Possible Future Food Safety Solutions for Minimally Processed Produce
The researchers pose possible future solutions for ensuring the food safety and extending the shelf life of minimally processed produce, specifically natural disinfectants and smart packaging. As consumer preferences shift toward natural and minimally processed products with fewer chemical additives and extended shelf life, the use of synthetic antimicrobials is becoming more restricted due to potential toxicity concerns. Natural antibacterial compounds have emerged as a promising alternative, such as acetic acid, ascorbic acid, lactic acid, essential oils, cheese whey, and others.
Additionally, smart packaging, which integrates active and intelligent features to enhance food safety and quality, may use bioactive compounds such as essential oils in package coating, nanoencapsulation, and synergistic pairings with other antibacterial agents. Moreover, using materials with smart packaging properties, such as being impermeable to oxygen, light, moisture, and certain gases, contributes to minimizing spoilage by reducing microbial activity, with nanocomposite materials providing added resistance.

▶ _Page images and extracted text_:
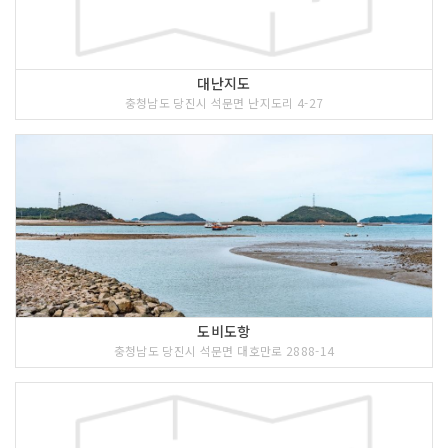
대난지도
충청남도 당진시 석문면 난지도리 4-27
도비도항
충청남도 당진시 석문면 대호만로 2888-14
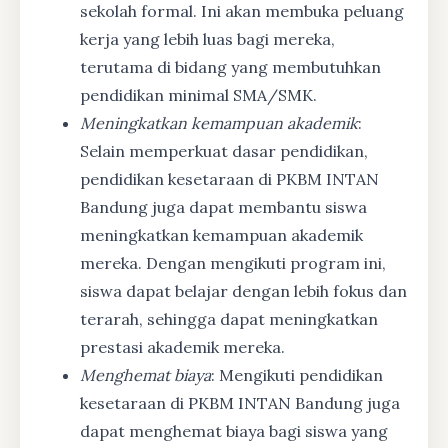
sekolah formal. Ini akan membuka peluang
kerja yang lebih luas bagi mereka,
terutama di bidang yang membutuhkan
pendidikan minimal SMA/SMK.
Meningkatkan kemampuan akademik
:
Selain memperkuat dasar pendidikan,
pendidikan kesetaraan di PKBM INTAN
Bandung juga dapat membantu siswa
meningkatkan kemampuan akademik
mereka. Dengan mengikuti program ini,
siswa dapat belajar dengan lebih fokus dan
terarah, sehingga dapat meningkatkan
prestasi akademik mereka.
Menghemat biaya
: Mengikuti pendidikan
kesetaraan di PKBM INTAN Bandung juga
dapat menghemat biaya bagi siswa yang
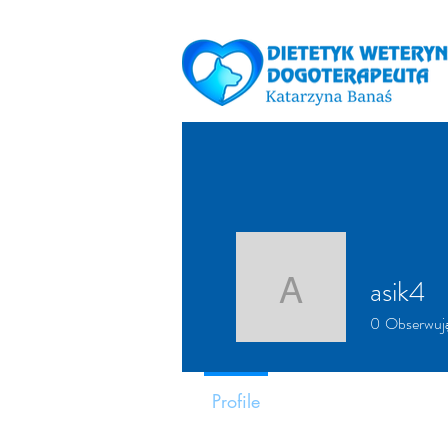
asik4
asik4
0
Obserwuj
Profile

▶ _Task statement_: Reproduce the passage on future food safety solutions for minimally processed produce, starting with "Additionally, smart packaging, which" and going on through "providing added resistance.".

▶ _Answer for the task_:
Additionally, smart packaging, which integrates active and intelligent features to enhance food safety and quality, may use bioactive compounds such as essential oils in package coating, nanoencapsulation, and synergistic pairings with other antibacterial agents. Moreover, using materials with smart packaging properties, such as being impermeable to oxygen, light, moisture, and certain gases, contributes to minimizing spoilage by reducing microbial activity, with nanocomposite materials providing added resistance.